Une mère et l’un de ses six enfants ont été tués dans une fusillade survenue à Tonopah, en Arizona, le 8 février 2026. L’agresseur présumé, le compagnon de la victime, a également été hospitalisé et son état n’a pas été divulgué.
Les faits se sont déroulés peu avant 17h00, heure locale, près de l’intersection d’Indian School Road et de la 439 Avenue. Les forces de l’ordre, alertées par des signalements de coups de feu, ont découvert plusieurs personnes blessées sur les lieux, dont des mineurs. La mère a été déclarée décédée sur place. Le décès de l’enfant, grièvement blessé, a été confirmé le 10 février, selon ABC 15.
L’identité de la mère a été révélée par ses proches grâce aux réseaux sociaux et à une collecte de fonds en ligne : il s’agit de Guadalupe « Lupita » Niebla Pérez. La fusillade est décrite par la famille comme un « acte dévastateur de violence domestique » qui a laissé les enfants orphelins de leur mère et d’un de leurs frères et sœurs.
Un autre enfant se trouve toujours hospitalisé dans un état critique. Les autres enfants ont été témoins de la scène. Les autorités n’ont, à ce stade, pas précisé les circonstances qui ont conduit à la fusillade, et l’enquête est en cours.
Les voisins ont décrit Guadalupe Niebla Pérez comme une femme travailleuse et dévouée à sa famille. « Elle parlait à la dame, elle était toujours de bonnes personnes avec nous, nous la regardions tous les jours », a témoigné Larry Jaques, relayant l’étonnement de sa femme face à ce drame. D’autres habitants ont souligné qu’elle vendait des collations pour subvenir aux besoins de sa famille.
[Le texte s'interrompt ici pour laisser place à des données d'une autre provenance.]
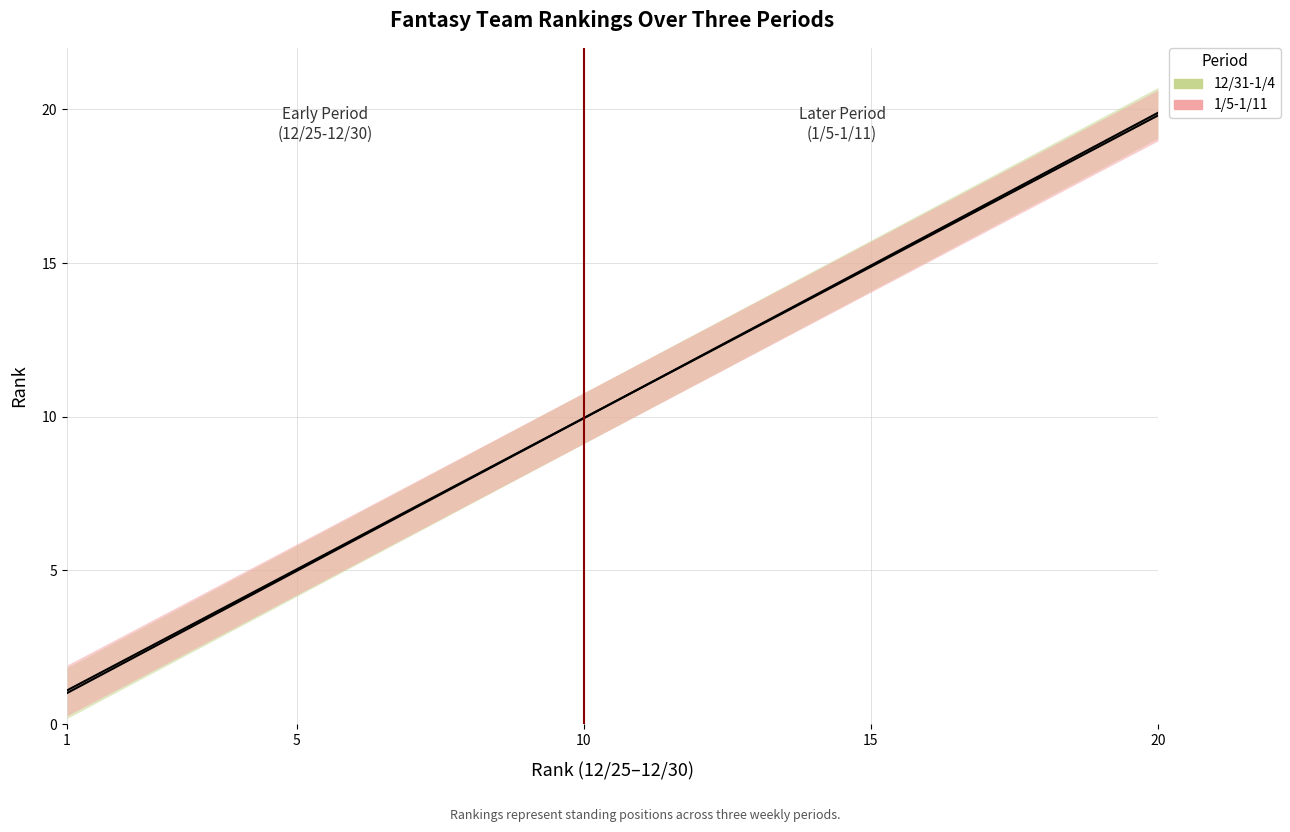

What are all the series names shown in the legend?

12/31-1/4, 1/5-1/11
« Nous les avons toujours vus ensemble, ils semblaient être une famille tranquille. Ils allaient et venaient avec les enfants », a ajouté un autre riverain, exprimant la surprise générale face à cette tragédie.
Une campagne de collecte de fonds a été lancée pour aider à couvrir les frais funéraires, les frais médicaux et les besoins immédiats des enfants survivants. Les proches ont précisé que tous les dons seraient directement versés à la famille. « Celui qui était censé les protéger les a laissés sans leur mère et leur frère », ont-ils déclaré, faisant référence au père et aux enfants qui ont été témoins de la tragédie.